Invested Faith will premiere a mini-documentary series to inspire closing churches to donate assets to help social entrepreneurs bring about change in the communities they serve.
The faith-based organization launched by Amy Butler announced that the first video in the series centers on Tiffany Terrell, founder of a nonprofit mobile grocery business that uses buses to deliver low-cost, healthy vegetables, meats and other produce. cost to food desert communities in Southwest Georgia.

Inside the grocery store bus
“We’ve partnered with Good Faith Media to make these mini-docs of our peers as a way to show closing churches who their money is helping, rather than just telling them,” Butler said. “We are also spending the year filming a documentary about a church that is contributing to this project.”
Terrell is one of the 30 Inverted Faith entrepreneurial fellows who have received $5,000 grants generated by donations from dying congregations, Butler said. While the fellows program began in 2020, the focus now is on cultivating congregations that have come to terms with the closure and want their legacies to continue through ministry and service.
And that’s where the short documentaries about the interns come in, he added. Finally, here is a hopeful way to talk about what God is doing in the world. God is not there to fix our organist problem or to bring new families through the doors. Stories like Tiffany’s will give churches that are about to close their doors something to believe in again.”
Terrell opens his nearly four-minute video by describing the dire needs in the Albany, Georgia region addressed by A Better Way Grocers, and which would be bolstered by donations from dying congregations.
“Among our challenges, citizens cope with food insecurity. We have supermarkets that have closed. We have people who have mobility problems and many people who do not have transportation. It creates barriers,” she said. “Many of our citizens face problems related to diet, such as high blood pressure, diabetes, high cholesterol. We have people living in food deserts and it’s just not right. My upbringing centered on faith. We help our neighbors. We love our neighbors, we get up, we go out and we help people.”
One customer said she couldn’t eat healthy without Terrell’s business. “I buy the vegetables, I buy the fish from here, the chicken from here and I wait every Thursday. That’s why you see me filling up here, because the food here is fresh and I look forward to seeing you every week.”
One woman added that A Better Way Grocers also provides food education to customers in areas deprived of healthy options. “Miss Tiffany, she talks to us about our nutritional needs and the things we can do to help ourselves. It is really a benefit that they come to our community.”
Terrell added gratitude for Invested Faith, which helps not only financially but also through the resources and experts available through the fellowship program.
“It means we have a network of people who help us with the work we do. People who donate to Invested Faith help people in Southwest Georgia by showing organizations like ours a better way to better serve our community.”
Interviewed separately, Terrell added that her pressing needs include being able to hire staff and switching from buses to easier-to-operate vans. “This is a real opportunity for others to make a difference for the 300+ people we serve in this area.”
He also praised Invested Faith for including his work in his series of mini-documentaries. “They have a national platform that will help spread awareness about us and hopefully generate donations from other sources.”

tiffany terrell
The Invested Faith project benefits its donors as much as those they help with their donations, said Jason Coker, national director of Together for Hope, Cooperative Baptist Fellowship’s rural development coalition, which partners with Terrell and other social entrepreneurs.
“They are doing such a profound and amazing job closing churches that they have the opportunity here to live out that gospel passage about selling all possessions and giving to the poor,” he said. “They give Tiffany and other grassroots leaders a greater ability to do the job they’re doing.”

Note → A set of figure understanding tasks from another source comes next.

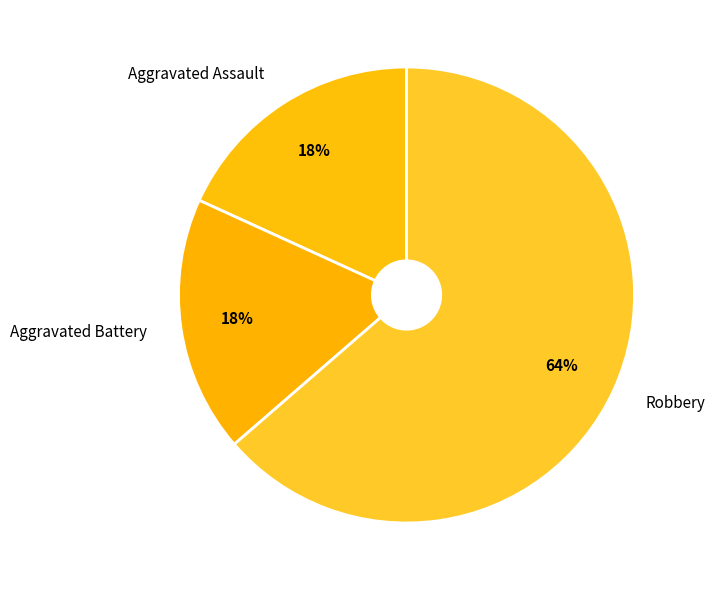

Between Robbery and Aggravated Assault, which is larger?

Robbery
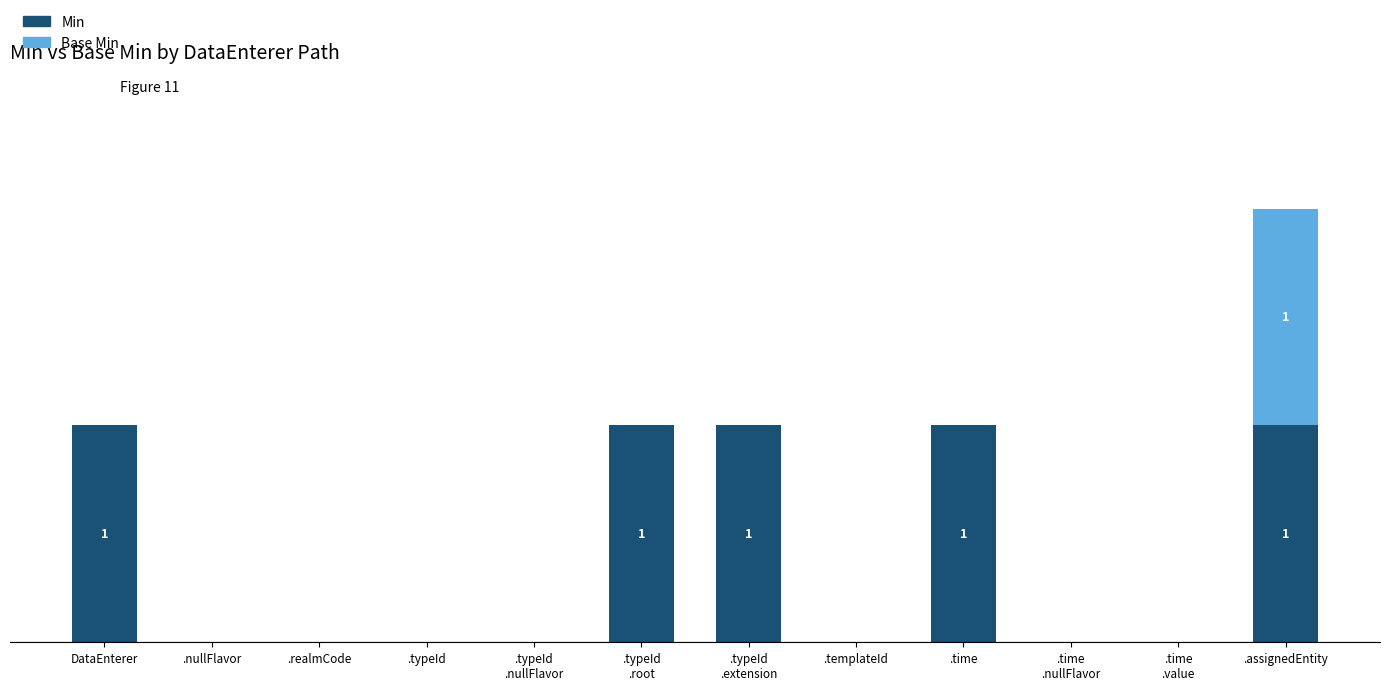

What is the label of the 4th bar from the left?

.typeId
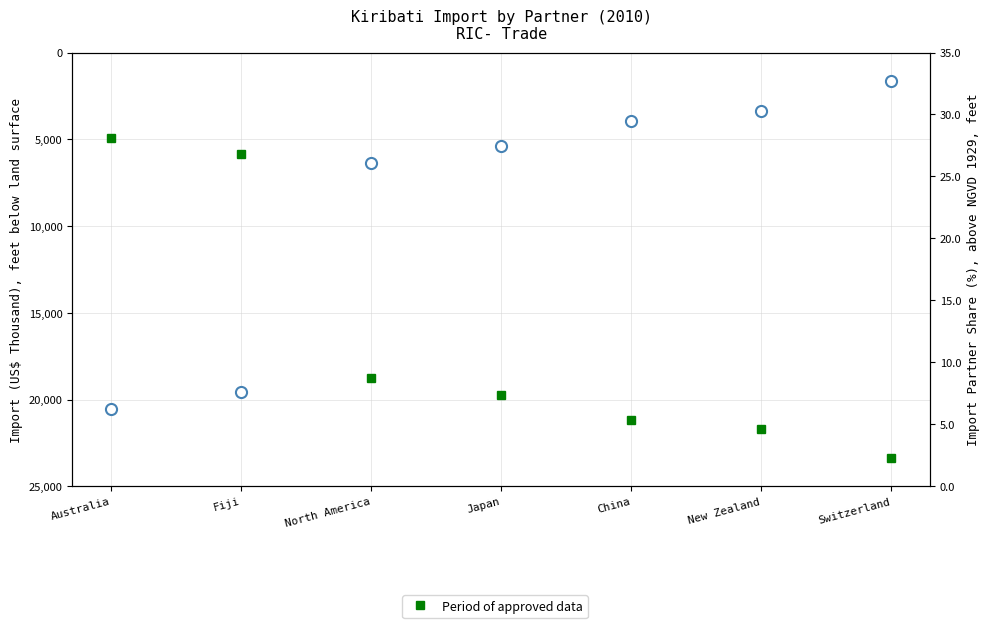

At which label does Import Partner Share (%) reach its peak?

Australia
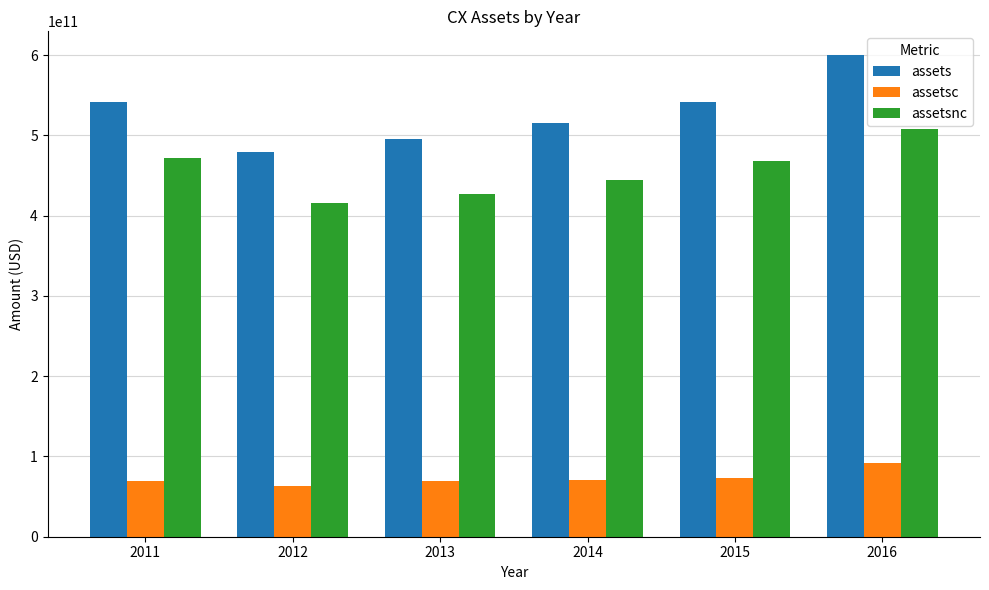

What is the total value across all series at 2016?

1199456000000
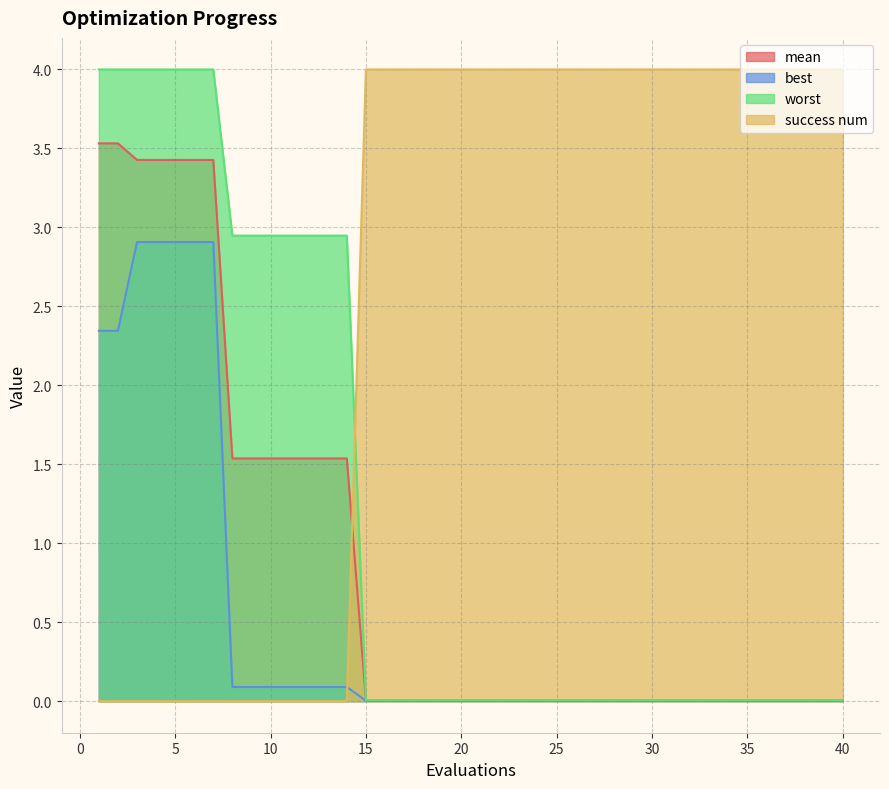

Which series has the widest spread of values?

success num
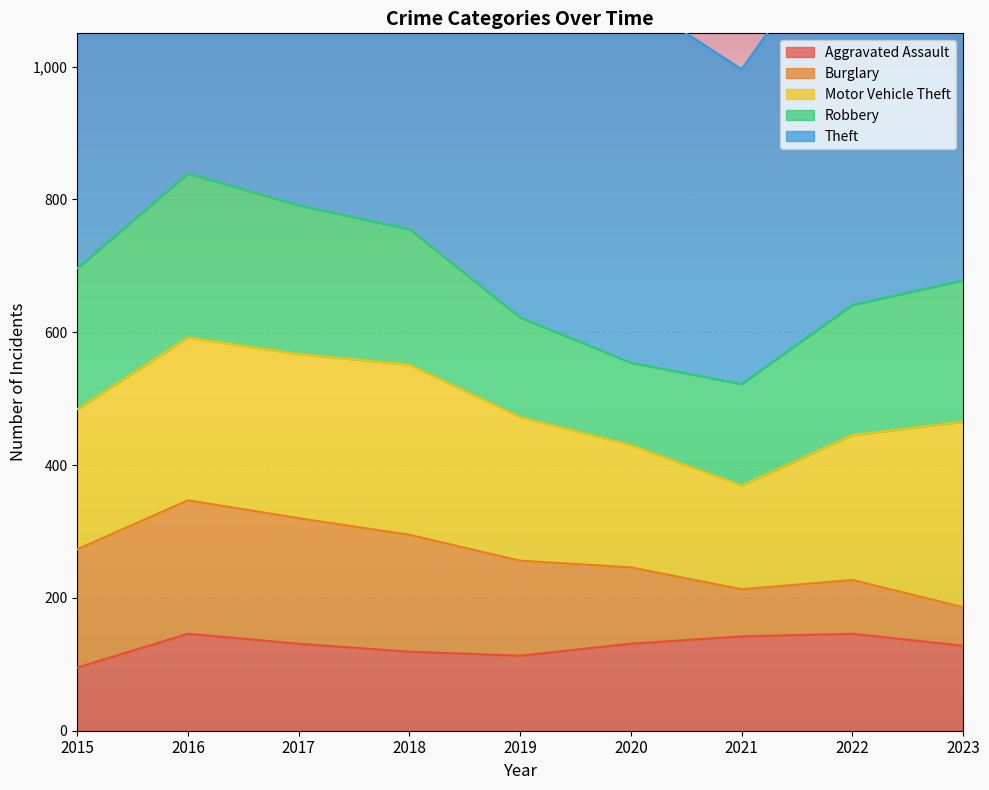

True or false: Aggravated Assault and Motor Vehicle Theft intersect in this chart.

False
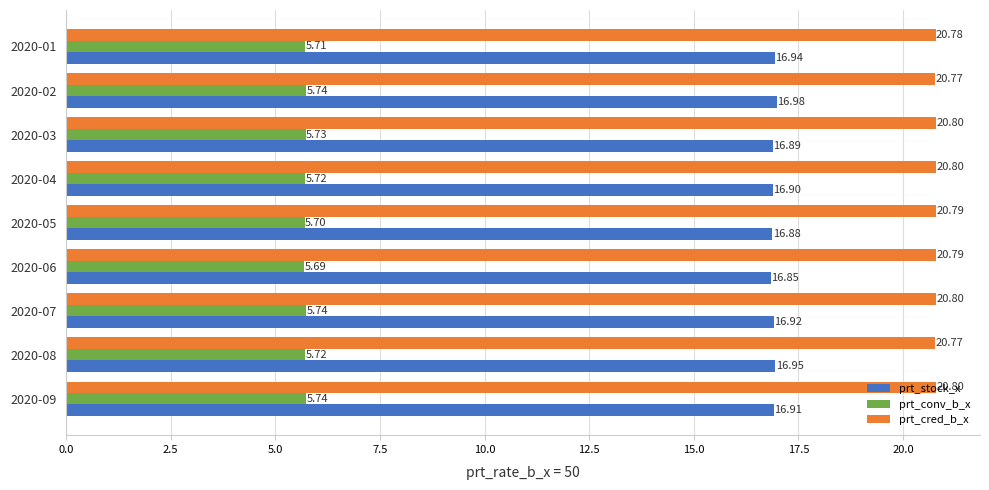

List the series in order of their peak value, lowest first.

prt_conv_b_x, prt_stock_x, prt_cred_b_x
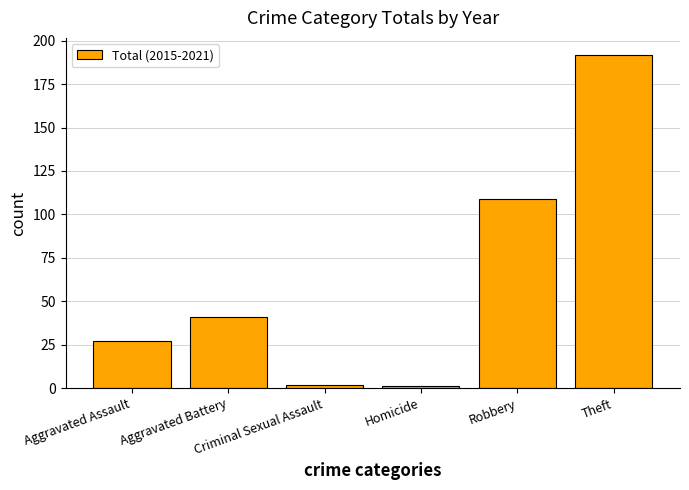

Reading right to left, list all the values displayed in this chart.

Theft=192	Robbery=109	Homicide=1	Criminal Sexual Assault=2	Aggravated Battery=41	Aggravated Assault=27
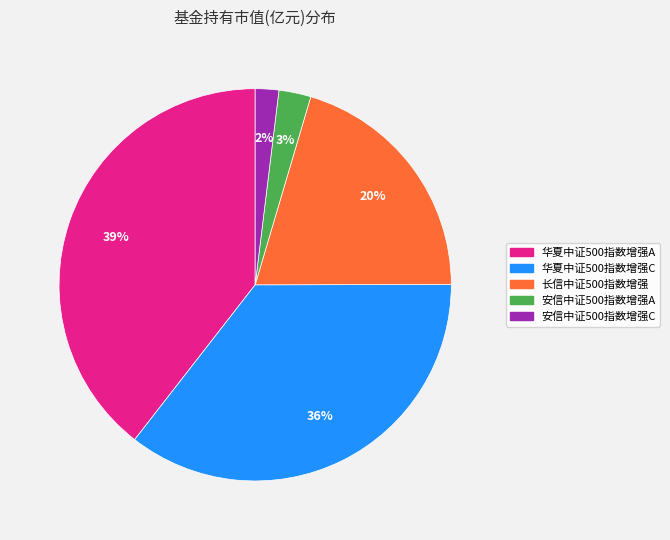

Do 长信中证500指数增强 and 华夏中证500指数增强A together represent more than half of the pie?

Yes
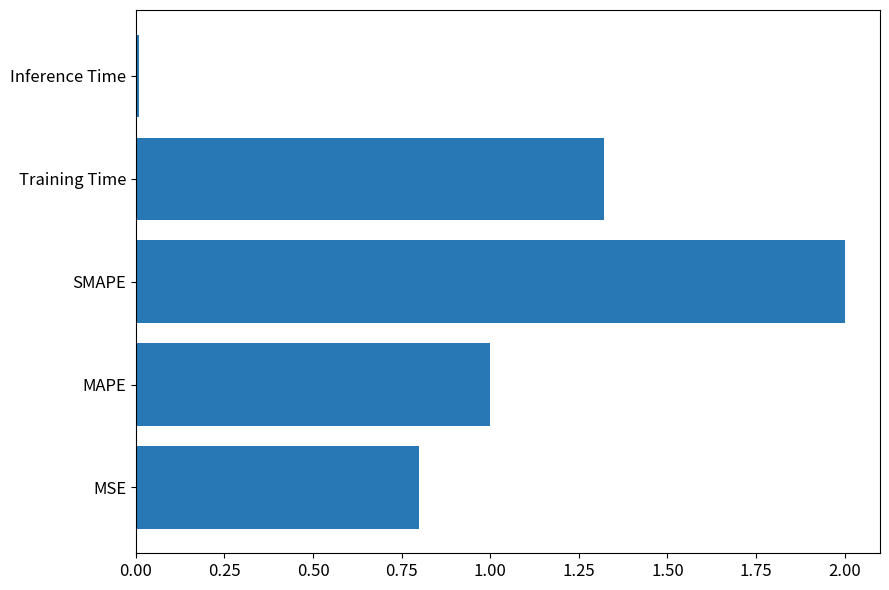

The chart shows a value of 3.5 at SMAPE. True or false?

False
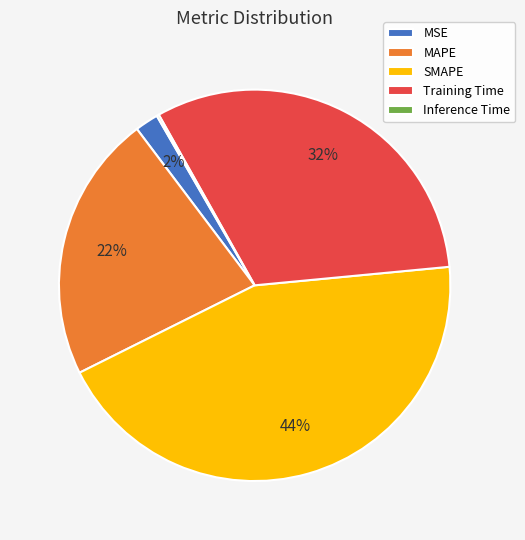

To the nearest percent, what portion does MSE represent?

2%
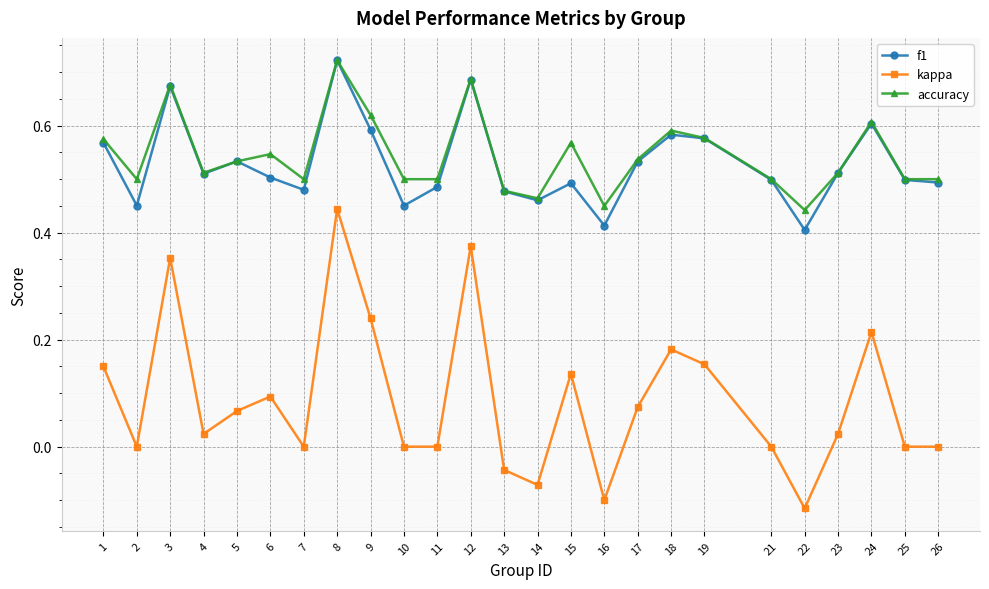

The value of kappa at 2 is -0.2. True or false?

False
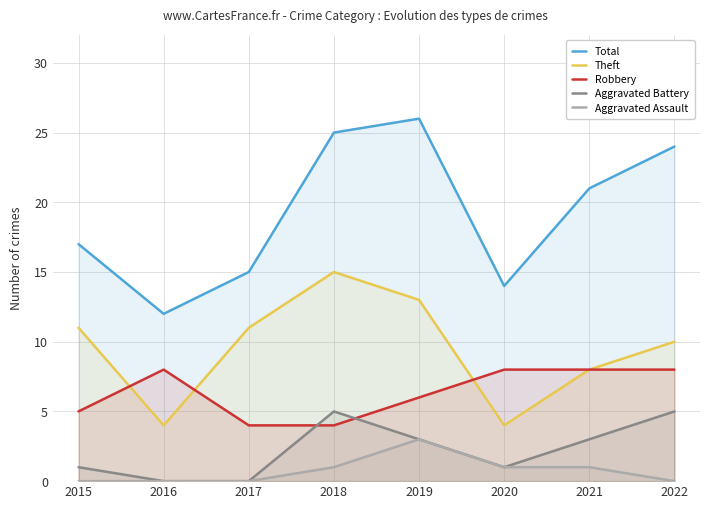

True or false: Robbery and Aggravated Assault cross at least once.

False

Coker said the video about Tiffany it is made by experts. “When I saw him, he reminded me of the pitches I’ve seen people make to venture capitalists. You will broaden your profile with the general public and generate income on your way.”
Butler, who currently pastors a small United Church of Christ congregation in Hawaii, said two mini-documentaries will be released annually, with the next one scheduled for October.
“We are only looking for churches that are closing, not those that want to repurpose buildings for cafeterias or other purposes,” he said. “It can also be universities and other religious institutions.”
Prospects are good given that thousands of American churches are closing annually, he added. “The number of people we could potentially fund is limitless, from what I can tell.”
Butler described his leadership of the Invested Faith in the language of a call. “I am not willing to cede my faith to the history of failure. God is working in the world. It’s just a matter of whether we’re going to show up in the same place.”